BELLINGHAM - The number of applications for marijuana stores in Bellingham outnumbers the city's Woods Coffee shops, Starbucks cafés and Haggen grocery stores - combined.
Last week marked the deadline for the first wave of pot entrepreneurs to apply for a license and get in on Washington's newest industry.
On Christmas Eve, the state Liquor Control Board released names and addresses of more than 3,700 businesses that submitted paperwork in the initial one-month window for applications.
A total of 179 businesses, or 4.8 percent of the statewide total, hope to open in Whatcom County. By comparison, about 3 percent of Washingtonians live here.
But the initial numbers might be misleading for a couple of reasons.
In the eyes of the state, to grow marijuana and to process it are separate things. So if someone wants to do both, separate paperwork gets filed. Canndo, for example, a grower-processor proposed north of Nugents Corner, counts as two businesses.
And at least around here, that's much more common than a business like Sugar Magnolia Manor, proposed in the Sudden Valley area, that would only grow marijuana. Or Crescendo Chocolate, in north Bellingham, which plans to process it. Each of those counts as one business.
Twenty-five retailers hope to open within Bellingham city limits. But many of those will get rejected. The state announced it would allow only six Bellingham stores in 2014. The number could still grow in the future. Seven "at-large" stores will be allowed in Whatcom County; Ferndale and Lynden will get one retail outlet each.
Many of the proposed shops in Bellingham, for now, are clustered together.
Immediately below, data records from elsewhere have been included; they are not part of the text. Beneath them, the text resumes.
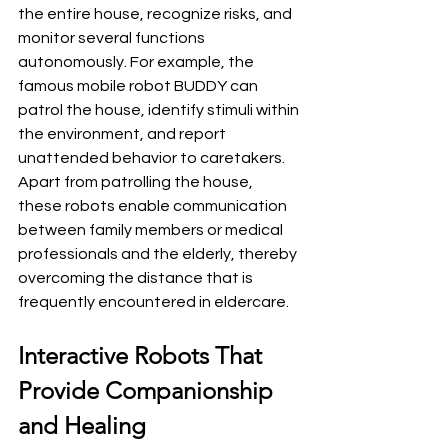
the entire house, recognize risks, and 
monitor several functions 
autonomously. For example, the 
famous mobile robot BUDDY can 
patrol the house, identify stimuli within 
the environment, and report 
unattended behavior to caretakers. 
Apart from patrolling the house, 
these robots enable communication 
between family members or medical 
professionals and the elderly, thereby 
overcoming the distance that is 
frequently encountered in eldercare.
Interactive Robots That 
Provide Companionship 
and Healing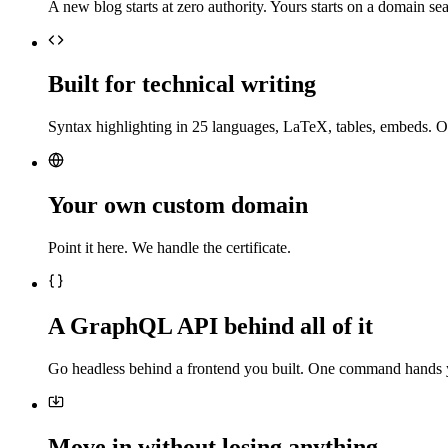
A new blog starts at zero authority. Yours starts on a domain sea
Built for technical writing
Syntax highlighting in 25 languages, LaTeX, tables, embeds. O
Your own custom domain
Point it here. We handle the certificate.
A GraphQL API behind all of it
Go headless behind a frontend you built. One command hands 
Move in without losing anything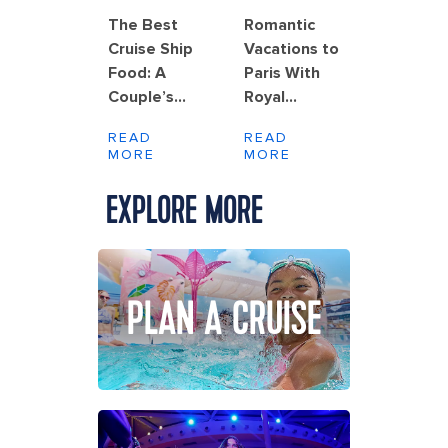
The Best
Romantic
Cruise Ship
Vacations to
Food: A
Paris With
Couple’s
Royal
Guide to
Caribbean
READ
READ
Dining at
MORE
MORE
Sea
EXPLORE MORE
PLAN A CRUISE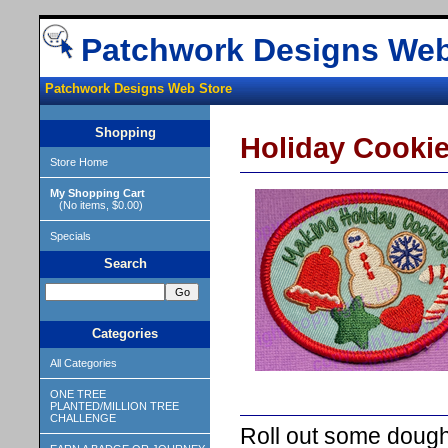
Patchwork Designs Web
Patchwork Designs Web Store
Shopping
Holiday Cooki
Store Home
My Shopping Cart
(No items, $0.00)
Specials
Search
Categories
All Categories
ONE TREE
PLANTED/MILLION TREE
CHALLENGE
Roll out some dough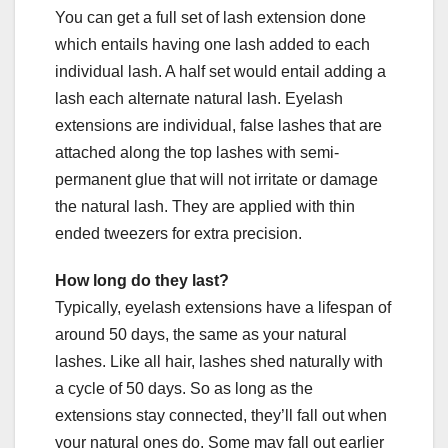
You can get a full set of lash extension done
which entails having one lash added to each
individual lash. A half set would entail adding a
lash each alternate natural lash. Eyelash
extensions are individual, false lashes that are
attached along the top lashes with semi-
permanent glue that will not irritate or damage
the natural lash. They are applied with thin
ended tweezers for extra precision.
How long do they last?
Typically, eyelash extensions have a lifespan of
around 50 days, the same as your natural
lashes. Like all hair, lashes shed naturally with
a cycle of 50 days. So as long as the
extensions stay connected, they’ll fall out when
your natural ones do. Some may fall out earlier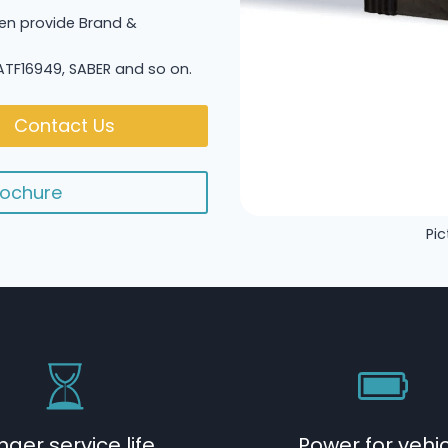
n provide Brand &
 IATF16949, SABER and so on.
Contact Us
ochure
Pic
nger service life
Power for vehi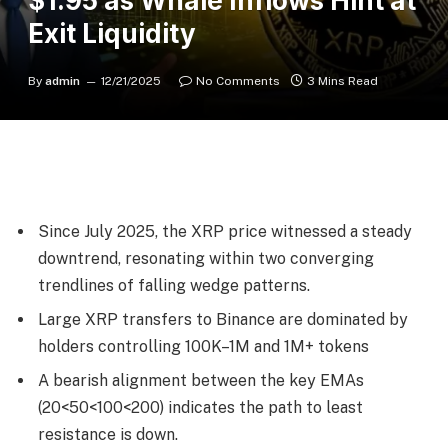
$1.95 as Whale Inflows Hint at
Exit Liquidity
By
admin
12/21/2025
No Comments
3 Mins Read
Since July 2025, the XRP price witnessed a steady
downtrend, resonating within two converging
trendlines of falling wedge patterns.
Large XRP transfers to Binance are dominated by
holders controlling 100K–1M and 1M+ tokens
A bearish alignment between the key EMAs
(20<50<100<200) indicates the path to least
resistance is down.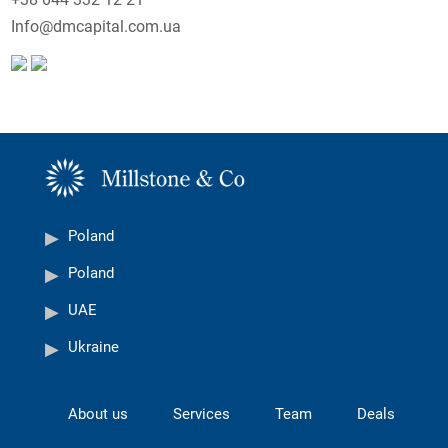
Info@dmcapital.com.ua
Poland
Poland
UAE
Ukraine
About us
Services
Team
Deals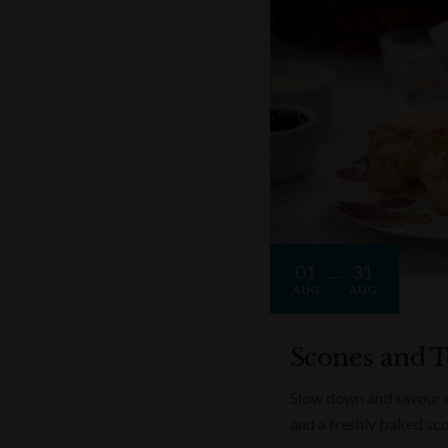
01
31
AUG
AUG
Scones and T
Slow down and savour on
and a freshly baked sc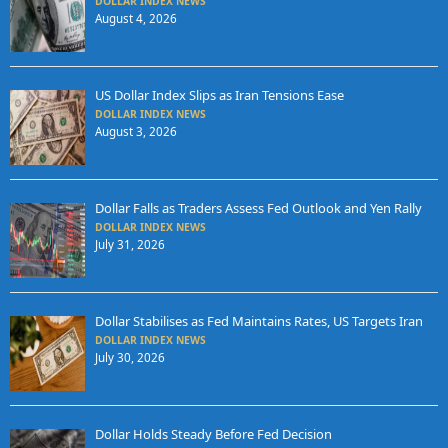
DOLLAR INDEX NEWS
August 4, 2026
US Dollar Index Slips as Iran Tensions Ease
DOLLAR INDEX NEWS
August 3, 2026
Dollar Falls as Traders Assess Fed Outlook and Yen Rally
DOLLAR INDEX NEWS
July 31, 2026
Dollar Stabilises as Fed Maintains Rates, US Targets Iran
DOLLAR INDEX NEWS
July 30, 2026
Dollar Holds Steady Before Fed Decision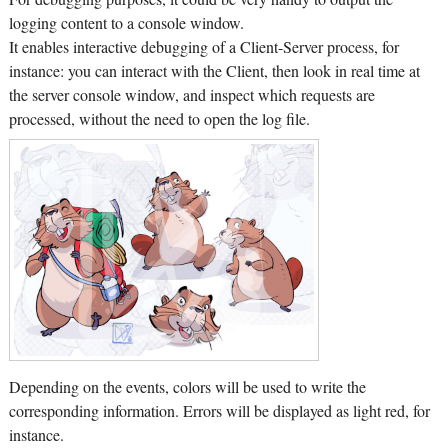
logging content to a console window.
It enables interactive debugging of a Client-Server process, for
instance: you can interact with the Client, then look in real time at
the server console window, and inspect which requests are
processed, without the need to open the log file.
Depending on the events, colors will be used to write the
corresponding information. Errors will be displayed as light red, for
instance.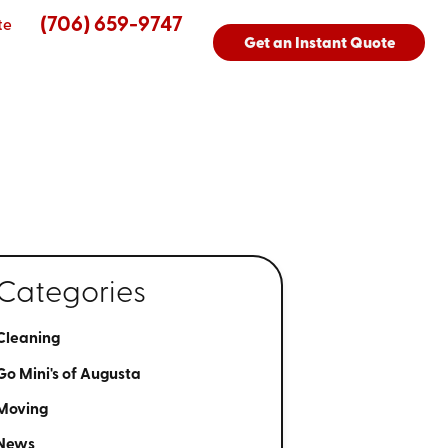
(706) 659-9747
te
Get an Instant Quote
Categories
Cleaning
Go Mini's of Augusta
Moving
News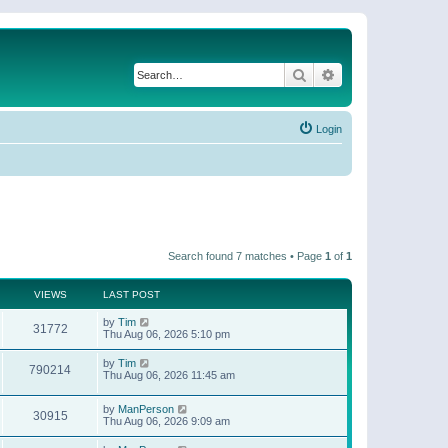
Search
Advanced search
Login
Search found 7 matches • Page
1
of
1
VIEWS
LAST POST
by
Tim
31772
Thu Aug 06, 2026 5:10 pm
by
Tim
790214
Thu Aug 06, 2026 11:45 am
by
ManPerson
30915
Thu Aug 06, 2026 9:09 am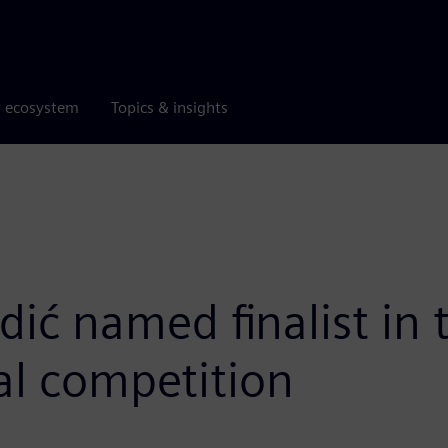
r ecosystem
Topics & insights
edić named finalist i
l competition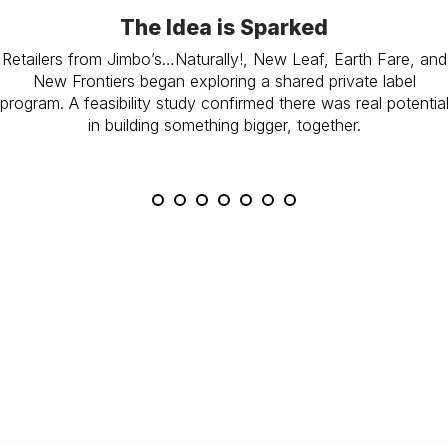
The Idea is Sparked
Retailers from Jimbo’s…Naturally!, New Leaf, Earth Fare, and
New Frontiers began exploring a shared private label
program. A feasibility study confirmed there was real potentia
in building something bigger, together.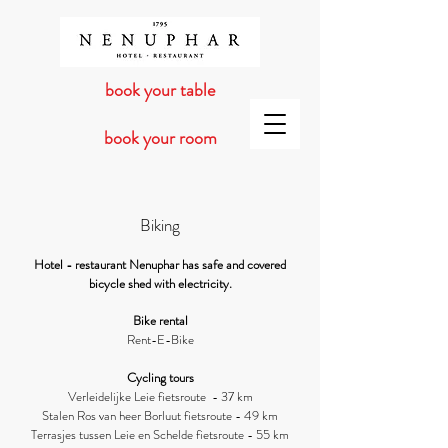
book your table
book your room
Biking
Hotel - restaurant Nenuphar has safe
and covered
bicycle shed with electricity.
Bike rental
Rent-E-B
ike
Cycling tours
Verleidelijke Leie fietsroute - 37 km
Stalen Ros van heer Borluut fietsroute - 49 km
Terrasjes tussen Leie en Schelde fietsroute - 55 km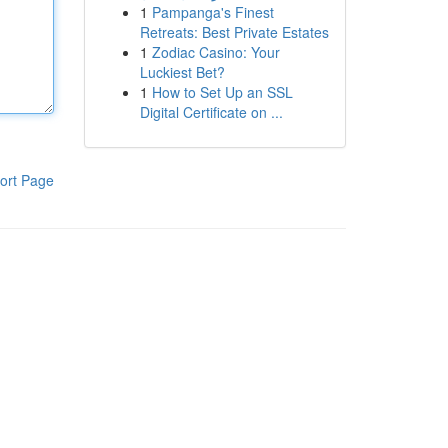
1
Pampanga's Finest
Retreats: Best Private Estates
1
Zodiac Casino: Your
Luckiest Bet?
1
How to Set Up an SSL
Digital Certificate on ...
ort Page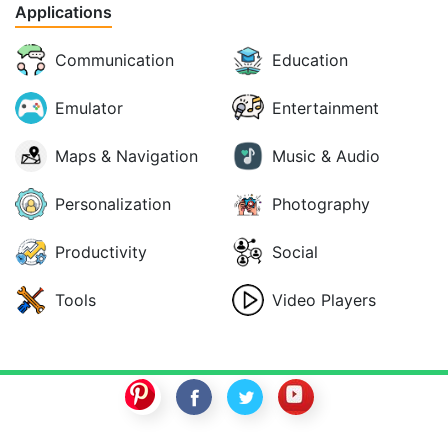
Applications
Communication
Education
Emulator
Entertainment
Maps & Navigation
Music & Audio
Personalization
Photography
Productivity
Social
Tools
Video Players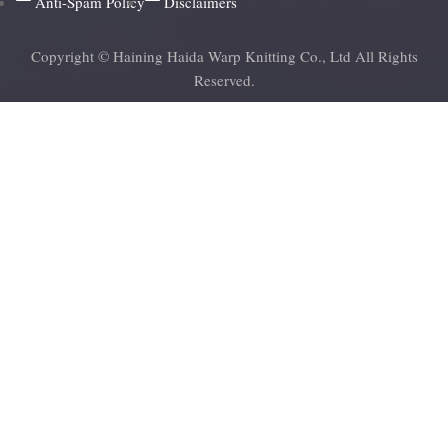
Anti-Spam Policy
Disclaimers
Copyright © Haining Haida Warp Knitting Co., Ltd All Rights
Reserved.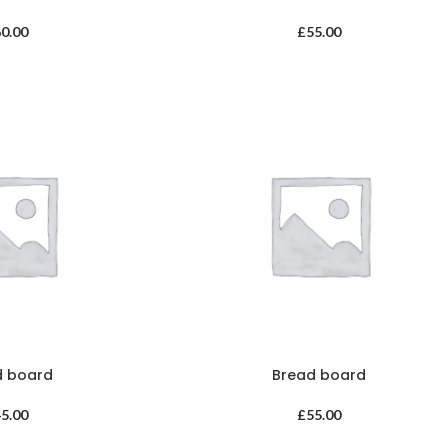
60.00
£
55.00
d board
Bread board
45.00
£
55.00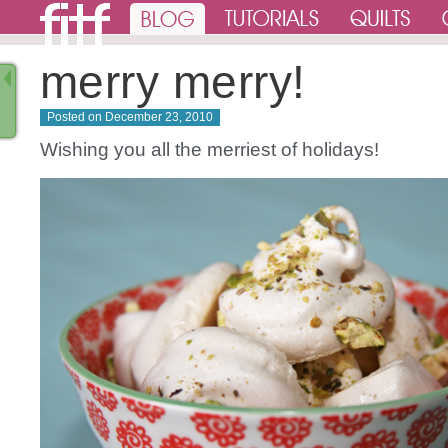
merry merry!
Posted on
December 23, 2010
Wishing you all the merriest of holidays!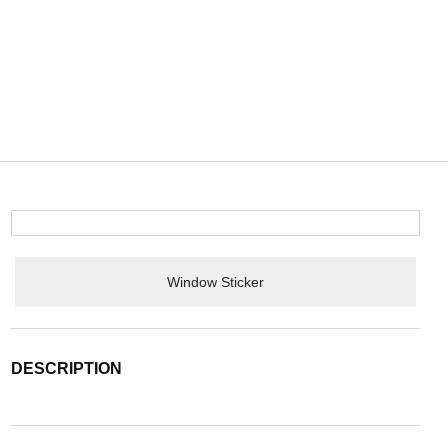
Window Sticker
DESCRIPTION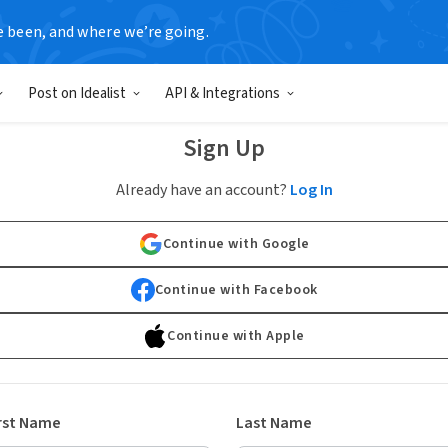
e been, and where we’re going.
Post on Idealist
API & Integrations
Sign Up
Already have an account?
Log In
Continue with Google
Continue with Facebook
Continue with Apple
rst Name
Last Name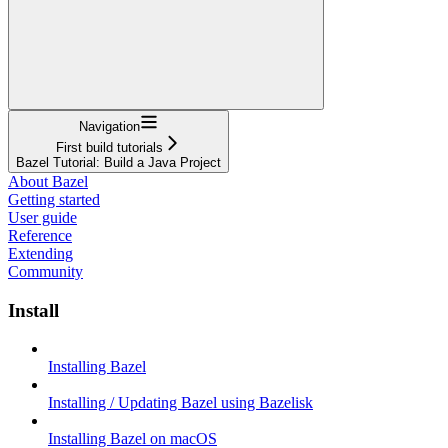
Navigation
First build tutorials
Bazel Tutorial: Build a Java Project
About Bazel
Getting started
User guide
Reference
Extending
Community
Install
Installing Bazel
Installing / Updating Bazel using Bazelisk
Installing Bazel on macOS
In a space of two blocks near the Samish Way motel strip, five stores have been proposed; four more plan to open near James and Kentucky streets; and eight businesses applied for spots on Meridian Street, between the freeway and city limits.
Other store owners hope to open in Point Roberts, Blaine, Ferndale, Glacier and Maple Falls.
Investigators have already started reviewing applicants, and the state hopes to begin issuing licenses at the end of February. Applicants must undergo background checks, be residents of Washington state, and have their business areas inspected by the state.